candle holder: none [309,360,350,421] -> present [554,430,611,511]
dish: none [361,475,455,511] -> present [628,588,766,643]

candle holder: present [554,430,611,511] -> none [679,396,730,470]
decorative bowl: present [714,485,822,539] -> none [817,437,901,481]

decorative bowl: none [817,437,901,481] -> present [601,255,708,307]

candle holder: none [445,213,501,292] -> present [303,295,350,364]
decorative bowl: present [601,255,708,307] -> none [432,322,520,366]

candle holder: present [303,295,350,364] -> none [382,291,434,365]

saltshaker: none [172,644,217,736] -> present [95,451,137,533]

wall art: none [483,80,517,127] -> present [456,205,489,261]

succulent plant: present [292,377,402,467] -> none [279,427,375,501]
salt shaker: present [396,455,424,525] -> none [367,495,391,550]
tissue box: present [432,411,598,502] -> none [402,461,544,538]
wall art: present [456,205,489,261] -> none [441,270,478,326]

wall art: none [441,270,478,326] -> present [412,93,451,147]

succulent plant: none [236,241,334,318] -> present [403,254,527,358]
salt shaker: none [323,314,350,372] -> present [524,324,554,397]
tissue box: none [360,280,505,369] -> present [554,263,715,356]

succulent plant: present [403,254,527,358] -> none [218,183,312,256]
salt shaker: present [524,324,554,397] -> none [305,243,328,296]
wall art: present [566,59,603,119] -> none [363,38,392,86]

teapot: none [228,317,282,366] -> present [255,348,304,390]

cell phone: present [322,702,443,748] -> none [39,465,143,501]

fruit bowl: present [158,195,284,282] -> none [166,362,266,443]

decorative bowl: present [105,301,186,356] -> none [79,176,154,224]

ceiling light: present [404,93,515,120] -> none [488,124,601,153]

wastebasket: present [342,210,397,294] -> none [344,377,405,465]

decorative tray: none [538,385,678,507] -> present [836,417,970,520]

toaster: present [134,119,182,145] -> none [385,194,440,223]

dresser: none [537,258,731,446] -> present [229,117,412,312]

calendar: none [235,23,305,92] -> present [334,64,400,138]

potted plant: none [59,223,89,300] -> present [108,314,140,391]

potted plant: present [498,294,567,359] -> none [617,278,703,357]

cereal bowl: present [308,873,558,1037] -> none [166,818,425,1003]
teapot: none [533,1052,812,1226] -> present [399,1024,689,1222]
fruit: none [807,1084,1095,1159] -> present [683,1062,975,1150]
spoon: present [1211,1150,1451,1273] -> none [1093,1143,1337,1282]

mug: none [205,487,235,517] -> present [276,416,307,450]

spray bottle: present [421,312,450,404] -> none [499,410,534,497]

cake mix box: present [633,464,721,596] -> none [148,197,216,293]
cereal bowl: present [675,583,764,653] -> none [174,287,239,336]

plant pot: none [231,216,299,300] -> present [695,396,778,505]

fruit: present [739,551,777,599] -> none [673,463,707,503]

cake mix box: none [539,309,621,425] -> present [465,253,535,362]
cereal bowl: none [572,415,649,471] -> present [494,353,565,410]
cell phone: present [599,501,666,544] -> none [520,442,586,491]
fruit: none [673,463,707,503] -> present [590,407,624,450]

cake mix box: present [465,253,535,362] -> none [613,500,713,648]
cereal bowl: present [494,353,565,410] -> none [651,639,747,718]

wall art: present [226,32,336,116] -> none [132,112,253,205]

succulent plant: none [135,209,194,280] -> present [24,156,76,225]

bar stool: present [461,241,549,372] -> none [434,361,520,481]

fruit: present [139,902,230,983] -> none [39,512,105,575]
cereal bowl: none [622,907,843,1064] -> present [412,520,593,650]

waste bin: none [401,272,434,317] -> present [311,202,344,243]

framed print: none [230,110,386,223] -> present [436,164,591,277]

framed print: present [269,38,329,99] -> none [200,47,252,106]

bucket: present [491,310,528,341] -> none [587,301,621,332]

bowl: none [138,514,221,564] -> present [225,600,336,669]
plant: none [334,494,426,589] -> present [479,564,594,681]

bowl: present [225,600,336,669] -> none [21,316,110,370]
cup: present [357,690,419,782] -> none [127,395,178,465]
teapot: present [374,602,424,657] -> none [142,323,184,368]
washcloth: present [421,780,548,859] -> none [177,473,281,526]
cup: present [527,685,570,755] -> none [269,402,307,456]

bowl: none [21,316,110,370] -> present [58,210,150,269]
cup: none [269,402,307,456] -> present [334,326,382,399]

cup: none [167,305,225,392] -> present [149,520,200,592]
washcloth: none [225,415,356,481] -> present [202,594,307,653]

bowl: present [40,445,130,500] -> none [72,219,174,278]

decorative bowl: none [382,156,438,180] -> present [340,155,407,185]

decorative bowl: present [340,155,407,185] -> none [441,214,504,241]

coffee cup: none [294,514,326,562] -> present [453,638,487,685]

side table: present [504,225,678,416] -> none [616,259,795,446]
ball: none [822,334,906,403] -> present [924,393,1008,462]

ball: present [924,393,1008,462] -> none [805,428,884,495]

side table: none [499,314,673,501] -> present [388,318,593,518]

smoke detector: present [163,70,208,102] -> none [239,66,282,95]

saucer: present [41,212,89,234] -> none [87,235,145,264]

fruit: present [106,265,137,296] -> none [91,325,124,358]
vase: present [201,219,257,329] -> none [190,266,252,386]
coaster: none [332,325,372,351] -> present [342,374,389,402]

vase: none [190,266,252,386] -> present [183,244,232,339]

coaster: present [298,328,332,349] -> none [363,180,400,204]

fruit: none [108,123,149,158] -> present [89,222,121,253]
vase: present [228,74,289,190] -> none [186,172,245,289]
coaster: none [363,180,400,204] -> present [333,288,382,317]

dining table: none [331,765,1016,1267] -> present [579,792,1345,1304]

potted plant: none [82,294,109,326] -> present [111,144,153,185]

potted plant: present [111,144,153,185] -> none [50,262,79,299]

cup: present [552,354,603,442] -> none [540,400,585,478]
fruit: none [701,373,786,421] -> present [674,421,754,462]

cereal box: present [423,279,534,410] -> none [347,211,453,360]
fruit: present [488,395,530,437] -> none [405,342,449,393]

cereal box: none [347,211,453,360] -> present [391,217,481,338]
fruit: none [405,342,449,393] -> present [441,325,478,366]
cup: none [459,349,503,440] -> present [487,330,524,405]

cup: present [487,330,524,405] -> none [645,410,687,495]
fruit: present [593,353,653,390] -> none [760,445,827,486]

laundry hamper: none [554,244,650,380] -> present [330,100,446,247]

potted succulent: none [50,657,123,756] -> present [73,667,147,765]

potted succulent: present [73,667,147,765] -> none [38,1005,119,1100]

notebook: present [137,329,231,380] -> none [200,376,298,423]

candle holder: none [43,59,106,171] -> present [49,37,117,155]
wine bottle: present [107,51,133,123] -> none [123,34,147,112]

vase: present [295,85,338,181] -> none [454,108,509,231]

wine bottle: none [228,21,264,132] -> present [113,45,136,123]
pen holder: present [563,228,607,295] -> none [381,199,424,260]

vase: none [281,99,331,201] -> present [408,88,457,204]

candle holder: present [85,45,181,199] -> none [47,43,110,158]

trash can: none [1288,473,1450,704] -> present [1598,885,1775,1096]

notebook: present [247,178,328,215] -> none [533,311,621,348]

===============

## [Problem]
Find every line in the records that contains the word "tissue"; copy those lines.

## [Solution for this problem]
tissue box: present [432,411,598,502] -> none [402,461,544,538]
tissue box: none [360,280,505,369] -> present [554,263,715,356]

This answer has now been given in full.